---- PASSAGE TO READ

Animal manure contains nutrients and organic matter that is valuable to crop producers if it can be efficiently applied to nearby fields, however this can be a significant source of environmental contamination if managed incorrectly. In most cases, concentrated animal production facilities are rarely close to sufficient cropland to fully utilize these resources and management becomes a disposal issue rather than a utilization opportunity. The goal of this work is to design and test a pilot-scale system to implement a hydrophobic, gas permeable, expanded polytetraflouroethylene (ePTFE) membrane (U.S. patent held by USDA) to recover ammonia from swine wastewater in a solution of sulfuric acid. The pilot-scale system results are described elsewhere; the purpose of this presentation is to explore the best applications for this and other recovery technologies in animal feeding operations.
What did we do?
The reactor test (figure 1) system consisted of 19 membrane tubes (ID of 0.16 in, wall thickness of 0.023 in) within a 2.01 in diameter, 24.7 in long reactor giving a membrane density of 3.83 in2 in-3 of reactor. Wastewater first passed through a CO2 stripping column (4.016 in diameter, 55 in length) where a small air stream (0.0614 ft 3 min-1) stripped CO2 from the wastewater and raised the pH one full unit, shifting the equilibrium to NH3 and enhancing transport across the membrane. Batch tests (0.706 ft3) were run for 9-12 days with wastewater recirculating at a rate of 0.16 gal min-1. The recovery fluid inside the tubular membranes was a 0.01 N sulfuric acid solution with the pH automatically maintained below 4.0 standard units and recirculating at a rate of 1/100th the wastewater flowrate. Freshly collected settled wastewater and anaerobic digester effluent were tested to determine the mass of ammonia collected, the acid required to main! tain the low pH of the recovery solution and potential ammonia losses to the atmosphere.
What have we learned?

--------
---- RECORDS SHOWN

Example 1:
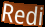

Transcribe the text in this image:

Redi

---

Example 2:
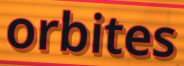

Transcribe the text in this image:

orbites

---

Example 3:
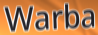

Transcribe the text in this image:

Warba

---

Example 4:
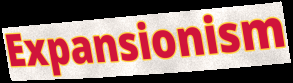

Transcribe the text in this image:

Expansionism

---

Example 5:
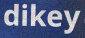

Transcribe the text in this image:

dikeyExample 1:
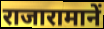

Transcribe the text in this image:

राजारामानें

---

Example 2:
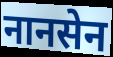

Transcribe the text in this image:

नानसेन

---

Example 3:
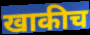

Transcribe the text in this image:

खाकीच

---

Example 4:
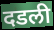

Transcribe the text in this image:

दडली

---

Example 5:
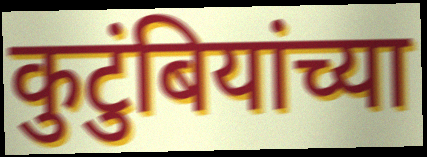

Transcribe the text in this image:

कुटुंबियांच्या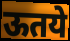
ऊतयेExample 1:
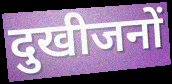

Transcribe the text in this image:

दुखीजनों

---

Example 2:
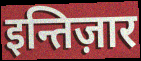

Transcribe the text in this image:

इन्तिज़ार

--------
---- RECORDS SHOWN

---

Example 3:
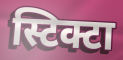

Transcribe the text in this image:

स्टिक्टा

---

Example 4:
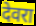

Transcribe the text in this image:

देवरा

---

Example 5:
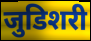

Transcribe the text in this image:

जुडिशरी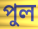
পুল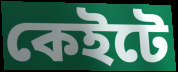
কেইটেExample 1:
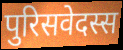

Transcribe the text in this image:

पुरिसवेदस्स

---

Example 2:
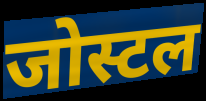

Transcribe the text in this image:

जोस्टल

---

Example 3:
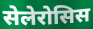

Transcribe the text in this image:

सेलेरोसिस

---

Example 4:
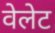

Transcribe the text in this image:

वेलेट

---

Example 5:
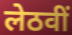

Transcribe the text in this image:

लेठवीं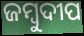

--------
---- RECORDS SHOWN

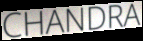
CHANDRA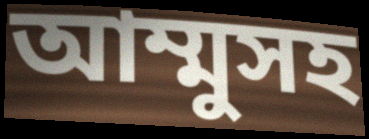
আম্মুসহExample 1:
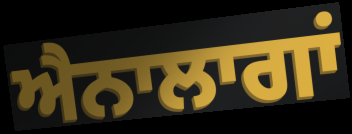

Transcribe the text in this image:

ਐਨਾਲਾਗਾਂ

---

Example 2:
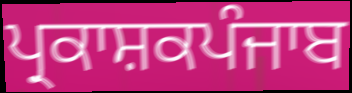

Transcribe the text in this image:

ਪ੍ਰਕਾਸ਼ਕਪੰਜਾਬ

--------

### WHAT IS EXPECTED
In the passage on recovering ammonia from swine wastewater, how many membrane tubes did the reactor test system contain? The items come from a separate source.

### WRITTEN ANSWER
It contained 19 membrane tubes.